How can one wipe away traces of 450 years of Portuguese rule in Goa? Can we erase all memory and history? The fact that our CM Pramod Savant said that all signs of Portuguese in Goa have to be erased smacks of a lack of true understanding of Goa as well as our history. Such a demand appears to be arising from a colonized mindset. It only manifests that colonization has come full circle with the colonization of our mind in our post-colonial Goa. This is because it is directly against dharmic thinking. Dharma and Karma are intertwined to time whereby the law of Karma determines the present depending on the past.

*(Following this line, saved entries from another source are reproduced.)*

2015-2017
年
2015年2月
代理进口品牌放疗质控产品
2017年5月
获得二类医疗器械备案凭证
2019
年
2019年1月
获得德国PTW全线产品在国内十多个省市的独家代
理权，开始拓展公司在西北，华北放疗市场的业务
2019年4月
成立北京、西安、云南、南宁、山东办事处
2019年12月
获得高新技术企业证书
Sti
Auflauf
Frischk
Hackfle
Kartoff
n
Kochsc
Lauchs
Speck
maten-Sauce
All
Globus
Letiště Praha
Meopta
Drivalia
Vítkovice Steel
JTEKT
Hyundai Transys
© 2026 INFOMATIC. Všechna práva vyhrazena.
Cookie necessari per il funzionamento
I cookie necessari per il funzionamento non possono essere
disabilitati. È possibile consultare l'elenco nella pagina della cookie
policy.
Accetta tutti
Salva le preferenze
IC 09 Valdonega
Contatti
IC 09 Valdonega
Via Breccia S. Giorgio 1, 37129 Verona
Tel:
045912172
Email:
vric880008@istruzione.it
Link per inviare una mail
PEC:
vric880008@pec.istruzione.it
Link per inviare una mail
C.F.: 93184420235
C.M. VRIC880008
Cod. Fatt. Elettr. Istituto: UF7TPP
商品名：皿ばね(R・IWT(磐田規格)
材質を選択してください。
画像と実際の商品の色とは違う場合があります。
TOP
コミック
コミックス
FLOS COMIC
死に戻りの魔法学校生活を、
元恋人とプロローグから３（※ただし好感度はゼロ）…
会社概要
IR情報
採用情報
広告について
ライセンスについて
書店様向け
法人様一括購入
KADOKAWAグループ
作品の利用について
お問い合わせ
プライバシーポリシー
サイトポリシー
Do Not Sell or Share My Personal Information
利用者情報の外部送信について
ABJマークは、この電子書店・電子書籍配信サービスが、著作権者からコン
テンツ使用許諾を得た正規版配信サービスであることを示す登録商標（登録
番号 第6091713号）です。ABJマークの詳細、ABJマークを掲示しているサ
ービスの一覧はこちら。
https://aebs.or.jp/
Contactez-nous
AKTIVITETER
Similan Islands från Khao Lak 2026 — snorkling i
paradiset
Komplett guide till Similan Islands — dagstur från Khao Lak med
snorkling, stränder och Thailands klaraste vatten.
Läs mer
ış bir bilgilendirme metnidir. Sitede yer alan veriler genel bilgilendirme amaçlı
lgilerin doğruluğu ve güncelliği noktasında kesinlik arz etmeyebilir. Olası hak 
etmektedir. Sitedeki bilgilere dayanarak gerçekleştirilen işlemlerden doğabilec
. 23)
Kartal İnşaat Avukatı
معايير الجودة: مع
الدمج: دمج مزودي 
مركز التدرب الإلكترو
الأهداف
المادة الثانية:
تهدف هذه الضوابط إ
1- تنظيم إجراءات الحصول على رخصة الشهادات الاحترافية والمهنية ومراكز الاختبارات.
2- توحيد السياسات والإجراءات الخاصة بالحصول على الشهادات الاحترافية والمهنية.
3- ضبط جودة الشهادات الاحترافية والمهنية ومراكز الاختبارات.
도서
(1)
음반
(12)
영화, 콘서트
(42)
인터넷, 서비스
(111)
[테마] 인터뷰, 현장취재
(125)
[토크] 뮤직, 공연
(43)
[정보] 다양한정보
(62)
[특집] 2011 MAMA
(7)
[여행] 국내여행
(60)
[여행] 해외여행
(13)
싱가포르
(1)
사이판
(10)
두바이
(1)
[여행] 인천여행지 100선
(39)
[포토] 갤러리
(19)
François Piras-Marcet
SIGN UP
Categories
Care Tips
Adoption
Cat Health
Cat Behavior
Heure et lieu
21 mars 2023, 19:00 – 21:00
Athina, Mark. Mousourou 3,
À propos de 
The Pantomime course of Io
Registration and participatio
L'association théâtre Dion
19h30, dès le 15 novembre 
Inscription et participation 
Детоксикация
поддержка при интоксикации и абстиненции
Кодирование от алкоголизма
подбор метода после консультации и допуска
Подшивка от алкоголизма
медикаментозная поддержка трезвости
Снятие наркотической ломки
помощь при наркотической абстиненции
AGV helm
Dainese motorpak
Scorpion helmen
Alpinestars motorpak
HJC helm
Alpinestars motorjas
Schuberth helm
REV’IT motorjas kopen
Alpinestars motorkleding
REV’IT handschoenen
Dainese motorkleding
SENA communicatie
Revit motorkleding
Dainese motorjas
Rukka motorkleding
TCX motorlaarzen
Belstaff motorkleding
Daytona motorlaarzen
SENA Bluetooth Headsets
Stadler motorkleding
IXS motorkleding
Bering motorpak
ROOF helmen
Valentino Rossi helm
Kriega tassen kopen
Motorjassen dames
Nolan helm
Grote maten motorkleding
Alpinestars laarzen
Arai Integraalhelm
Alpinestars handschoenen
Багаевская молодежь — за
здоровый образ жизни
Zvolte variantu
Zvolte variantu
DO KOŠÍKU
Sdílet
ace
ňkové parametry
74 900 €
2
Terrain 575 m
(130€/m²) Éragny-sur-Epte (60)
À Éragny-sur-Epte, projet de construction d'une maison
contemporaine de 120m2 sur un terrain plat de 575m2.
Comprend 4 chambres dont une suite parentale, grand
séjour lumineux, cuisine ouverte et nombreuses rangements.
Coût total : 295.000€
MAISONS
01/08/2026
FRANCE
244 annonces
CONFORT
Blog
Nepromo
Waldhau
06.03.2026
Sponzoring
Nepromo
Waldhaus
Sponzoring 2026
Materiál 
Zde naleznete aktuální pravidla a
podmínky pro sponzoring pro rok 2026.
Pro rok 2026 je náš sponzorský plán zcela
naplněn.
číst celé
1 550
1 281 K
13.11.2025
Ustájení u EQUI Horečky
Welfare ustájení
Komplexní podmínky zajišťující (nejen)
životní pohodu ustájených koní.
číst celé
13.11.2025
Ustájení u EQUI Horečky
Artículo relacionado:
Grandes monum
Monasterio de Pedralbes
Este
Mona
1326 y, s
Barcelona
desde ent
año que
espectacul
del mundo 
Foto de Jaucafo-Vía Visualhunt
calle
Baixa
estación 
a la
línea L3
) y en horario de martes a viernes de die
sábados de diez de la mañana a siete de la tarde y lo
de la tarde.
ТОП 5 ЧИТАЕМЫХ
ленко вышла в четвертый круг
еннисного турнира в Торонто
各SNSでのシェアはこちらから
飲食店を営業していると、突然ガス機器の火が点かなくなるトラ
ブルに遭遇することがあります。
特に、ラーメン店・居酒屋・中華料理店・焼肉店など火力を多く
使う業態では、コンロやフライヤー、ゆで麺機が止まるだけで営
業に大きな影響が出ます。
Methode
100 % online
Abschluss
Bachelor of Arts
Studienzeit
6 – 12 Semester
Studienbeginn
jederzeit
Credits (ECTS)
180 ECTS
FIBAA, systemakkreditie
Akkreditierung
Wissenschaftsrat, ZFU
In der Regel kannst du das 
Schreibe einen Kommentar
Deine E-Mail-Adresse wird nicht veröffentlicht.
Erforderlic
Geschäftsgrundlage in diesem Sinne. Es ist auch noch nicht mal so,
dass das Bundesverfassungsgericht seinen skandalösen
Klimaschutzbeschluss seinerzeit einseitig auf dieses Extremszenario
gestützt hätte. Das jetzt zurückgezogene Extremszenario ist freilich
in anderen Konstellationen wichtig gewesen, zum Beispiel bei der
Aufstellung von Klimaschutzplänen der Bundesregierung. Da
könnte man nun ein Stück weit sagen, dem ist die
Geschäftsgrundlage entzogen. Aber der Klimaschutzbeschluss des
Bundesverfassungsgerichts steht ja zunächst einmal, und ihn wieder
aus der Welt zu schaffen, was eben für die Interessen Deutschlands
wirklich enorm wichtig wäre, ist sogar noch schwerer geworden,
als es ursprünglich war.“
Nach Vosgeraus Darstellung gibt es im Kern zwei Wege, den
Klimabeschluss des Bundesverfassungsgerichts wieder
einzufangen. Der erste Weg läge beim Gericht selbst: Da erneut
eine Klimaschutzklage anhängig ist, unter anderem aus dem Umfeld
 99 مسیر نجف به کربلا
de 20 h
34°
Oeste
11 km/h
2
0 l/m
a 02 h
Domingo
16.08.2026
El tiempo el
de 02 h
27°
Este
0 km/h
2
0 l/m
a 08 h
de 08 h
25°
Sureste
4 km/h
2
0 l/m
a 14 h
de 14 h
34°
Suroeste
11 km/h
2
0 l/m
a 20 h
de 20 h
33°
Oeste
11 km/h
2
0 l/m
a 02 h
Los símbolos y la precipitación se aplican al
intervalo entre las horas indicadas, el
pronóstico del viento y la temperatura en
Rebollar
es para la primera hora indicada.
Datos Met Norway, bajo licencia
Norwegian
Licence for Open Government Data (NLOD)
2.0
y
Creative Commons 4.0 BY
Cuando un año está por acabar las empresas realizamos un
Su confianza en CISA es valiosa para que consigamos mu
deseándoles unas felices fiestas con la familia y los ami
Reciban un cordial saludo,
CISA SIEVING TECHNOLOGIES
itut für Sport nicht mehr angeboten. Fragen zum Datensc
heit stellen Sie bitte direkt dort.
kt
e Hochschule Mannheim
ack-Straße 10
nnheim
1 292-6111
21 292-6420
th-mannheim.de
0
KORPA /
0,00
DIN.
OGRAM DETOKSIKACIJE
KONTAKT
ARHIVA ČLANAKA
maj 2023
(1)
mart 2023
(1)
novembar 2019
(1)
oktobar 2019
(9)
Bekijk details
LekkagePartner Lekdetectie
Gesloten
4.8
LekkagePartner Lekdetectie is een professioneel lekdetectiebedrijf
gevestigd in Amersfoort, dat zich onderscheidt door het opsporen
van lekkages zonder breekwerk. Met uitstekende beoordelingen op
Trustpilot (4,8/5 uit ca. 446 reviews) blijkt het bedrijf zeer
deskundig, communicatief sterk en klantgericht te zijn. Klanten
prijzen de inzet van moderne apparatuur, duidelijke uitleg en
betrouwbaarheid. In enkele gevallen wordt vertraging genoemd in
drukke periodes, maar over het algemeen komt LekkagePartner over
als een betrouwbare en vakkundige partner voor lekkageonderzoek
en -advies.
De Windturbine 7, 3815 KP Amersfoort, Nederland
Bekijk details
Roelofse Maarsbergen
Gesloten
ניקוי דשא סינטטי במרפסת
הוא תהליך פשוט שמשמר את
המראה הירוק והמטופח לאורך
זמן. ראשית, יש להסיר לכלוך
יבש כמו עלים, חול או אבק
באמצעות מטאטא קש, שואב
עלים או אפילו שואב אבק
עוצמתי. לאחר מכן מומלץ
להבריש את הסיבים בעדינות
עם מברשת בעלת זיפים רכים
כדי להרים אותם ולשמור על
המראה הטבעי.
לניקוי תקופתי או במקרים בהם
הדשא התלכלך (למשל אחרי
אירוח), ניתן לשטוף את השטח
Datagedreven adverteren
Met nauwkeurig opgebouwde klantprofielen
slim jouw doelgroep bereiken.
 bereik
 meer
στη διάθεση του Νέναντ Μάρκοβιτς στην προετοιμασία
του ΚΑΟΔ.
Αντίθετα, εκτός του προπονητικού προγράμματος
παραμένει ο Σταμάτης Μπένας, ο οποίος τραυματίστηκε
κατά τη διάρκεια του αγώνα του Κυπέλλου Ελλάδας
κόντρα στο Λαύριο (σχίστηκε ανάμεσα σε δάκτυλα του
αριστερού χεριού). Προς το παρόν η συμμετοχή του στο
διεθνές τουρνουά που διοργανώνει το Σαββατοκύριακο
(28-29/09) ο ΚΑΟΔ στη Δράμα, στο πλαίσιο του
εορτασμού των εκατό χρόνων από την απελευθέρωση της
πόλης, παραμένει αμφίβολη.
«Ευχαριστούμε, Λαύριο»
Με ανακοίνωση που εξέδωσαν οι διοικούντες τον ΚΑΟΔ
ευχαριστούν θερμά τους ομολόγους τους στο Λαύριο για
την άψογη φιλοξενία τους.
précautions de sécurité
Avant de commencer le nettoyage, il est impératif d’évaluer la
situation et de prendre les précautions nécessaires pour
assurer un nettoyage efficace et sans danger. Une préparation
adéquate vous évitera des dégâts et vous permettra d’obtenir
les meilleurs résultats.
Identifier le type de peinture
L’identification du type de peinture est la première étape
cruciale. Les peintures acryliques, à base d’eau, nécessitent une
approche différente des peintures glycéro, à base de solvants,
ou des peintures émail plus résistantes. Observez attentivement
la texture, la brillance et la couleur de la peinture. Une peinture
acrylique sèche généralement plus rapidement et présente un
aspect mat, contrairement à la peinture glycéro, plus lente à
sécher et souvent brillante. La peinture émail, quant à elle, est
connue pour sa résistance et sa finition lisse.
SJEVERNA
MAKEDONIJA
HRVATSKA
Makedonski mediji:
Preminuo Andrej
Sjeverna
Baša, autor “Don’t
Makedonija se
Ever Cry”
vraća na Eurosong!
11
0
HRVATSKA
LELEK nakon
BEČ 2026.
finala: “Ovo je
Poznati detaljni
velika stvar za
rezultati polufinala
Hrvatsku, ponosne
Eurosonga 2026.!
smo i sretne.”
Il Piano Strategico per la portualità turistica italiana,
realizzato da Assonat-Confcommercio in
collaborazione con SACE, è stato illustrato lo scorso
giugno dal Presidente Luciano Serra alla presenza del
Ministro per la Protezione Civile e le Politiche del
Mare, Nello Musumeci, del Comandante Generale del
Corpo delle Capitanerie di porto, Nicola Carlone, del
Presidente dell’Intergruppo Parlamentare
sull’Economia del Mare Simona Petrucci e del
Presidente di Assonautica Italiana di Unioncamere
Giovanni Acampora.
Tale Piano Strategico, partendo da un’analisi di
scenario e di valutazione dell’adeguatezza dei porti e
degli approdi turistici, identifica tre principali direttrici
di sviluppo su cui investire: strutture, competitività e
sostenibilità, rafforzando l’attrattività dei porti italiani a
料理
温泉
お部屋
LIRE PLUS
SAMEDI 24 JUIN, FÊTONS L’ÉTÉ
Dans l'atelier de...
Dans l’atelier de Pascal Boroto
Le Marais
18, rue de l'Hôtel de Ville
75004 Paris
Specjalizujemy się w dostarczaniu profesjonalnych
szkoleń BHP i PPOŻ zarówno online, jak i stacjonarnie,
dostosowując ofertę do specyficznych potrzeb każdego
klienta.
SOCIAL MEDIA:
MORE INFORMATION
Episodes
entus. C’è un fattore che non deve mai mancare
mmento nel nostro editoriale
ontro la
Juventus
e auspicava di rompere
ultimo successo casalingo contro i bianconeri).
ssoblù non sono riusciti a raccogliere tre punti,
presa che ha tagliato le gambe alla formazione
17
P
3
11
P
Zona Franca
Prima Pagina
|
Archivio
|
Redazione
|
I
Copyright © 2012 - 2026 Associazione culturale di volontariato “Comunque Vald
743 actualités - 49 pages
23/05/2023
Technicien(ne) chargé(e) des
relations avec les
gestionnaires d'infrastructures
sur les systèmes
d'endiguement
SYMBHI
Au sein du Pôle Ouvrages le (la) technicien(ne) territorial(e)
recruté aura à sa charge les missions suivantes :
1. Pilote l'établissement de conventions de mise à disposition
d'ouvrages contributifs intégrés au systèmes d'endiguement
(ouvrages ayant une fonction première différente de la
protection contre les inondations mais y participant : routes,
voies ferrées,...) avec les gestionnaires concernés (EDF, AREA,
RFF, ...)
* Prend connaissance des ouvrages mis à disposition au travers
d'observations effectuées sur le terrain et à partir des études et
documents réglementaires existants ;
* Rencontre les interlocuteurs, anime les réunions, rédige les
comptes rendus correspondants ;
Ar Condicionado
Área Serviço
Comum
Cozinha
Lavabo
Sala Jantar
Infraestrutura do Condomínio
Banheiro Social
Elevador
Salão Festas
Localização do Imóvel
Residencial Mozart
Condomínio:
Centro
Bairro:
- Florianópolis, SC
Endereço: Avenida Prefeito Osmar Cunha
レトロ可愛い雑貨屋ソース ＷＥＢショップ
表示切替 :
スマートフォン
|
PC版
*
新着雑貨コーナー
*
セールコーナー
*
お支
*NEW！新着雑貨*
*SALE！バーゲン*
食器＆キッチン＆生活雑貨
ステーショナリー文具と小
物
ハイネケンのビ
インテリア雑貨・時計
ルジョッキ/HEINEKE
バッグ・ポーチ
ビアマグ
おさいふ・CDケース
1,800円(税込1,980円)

Within a dharmic worldview, one cannot erase the past. Hence, a desire to erase history cannot be indic nor Goan.
It is true that our past is written in stones and monuments. It is written in the food, music, dress, culture and our life. Even the very idea, geography, as well as political reality of Goa, is embedded in the colonial rule as well as outlived it. Therefore, we have to note that post-colonial Goa is not reduceable to colonial Goa. Goa, Goans and Goan-ness have evolved and metamorphized/ hybridised over time. Traces of the colonial are in the post-colonial reality of Goa. Postcolonial theorists like Homi Bhaba teach that the colonized resisted the colonizer through mimetic hybridization. This is why it is difficult to simplistically use the purity/pollution principle of our caste-laden society to mark the colonial from the non-colonial or pre-colonial.
Goa, Goans and Goan-ness have evolved out of colonization and are outliving it. We are mid-night’s children as Salman Rushdie might describe us but are growing into adulthood. This means we are not simply silent objects of colonization or even our present condition. We are subjects who resisted colonization through what feminist Luce Irigaray says mimesis. This imitation is best visible among politicians. Earlier we had the Bharmin and Bhraminical culture as a standard of excellence. Everyone wished to have the life of Brahmin. Even our local God’s were born again and were Sanskritized. But with the coming of the Portuguese, it became the white man as the model of excellence. We now have brown skin and white minds. The white man is our model. If the white colonizer was corrupt, we have them imitated by our politicians who are said to be allegedly more corrupt than their colonial counterparts. This is why we may have to accept that coloniality has not ended with the end of colonization. Coloniality remains alive with neocolonialism and we are actively resisting or supporting it.
Neocolonialism can be economic as well as cultural. V. S. Naipaul in his book, Mimic Men, tells a story of a third-generation Indian from the West Indies. The hero who had made sufficient wealth migrated to England and nostalgically remembers his days in West Indies when he gave apples to his teacher. In the same breathe he says he could not have given apples as there were no apples in West Indies. He says he has edited oranges for apples and declares himself to be an edited person. Colonization, therefore, was not simply passively suffered by the colonized. Master/slave dialectics of Hegel might explain us how colonizer/ colonized produced colonization. There was active editing by the colonized. We can see this how in place of the British holy book (Bible), the Sruti tradition that accepts revelation as that which is heard accepted scripture (that which is written ) when it took Bhagavad Gita as the holy book in the nighteenth century. We may also say — just like the colonizer had a language, religion, holy book, and civilizing mission — that there are those that have mimetically hybridised and are also having language, religion, holy book and civilizing mission. The desire of the erasure of signs of the Portuguese in Goa is result of that civilizing mission.
We, therefore, need decolonial options. Walter Mignolo, a critical thinker from Argentina advocates decolonial options that are diversal and pluriversal. Colonization is a heart of darkness that afflicts us even today. Even today we are thinking ideas travel from place to place without any marks of the place from where they came. The universal pretensions of colonial ideology was unmasked by Franz Fanon. Universal is only a local . What we have is a pluriversal. We are still thinking that diversity is a contaminant and prefer homogeniety of sameness under the garb of the universal. This is also what the colonizer did . He erased diversity. We do not have to mimic the colonizer. The demand or the desire erase signs Portuguese in Goa actually is an act of coloniality. We cannot erase the memory of Portuguese in Goa. But we can remain enlightened, awakefully aware of wrongs of the Portuguese,.lest we become thier shadow images with all our Good intentions.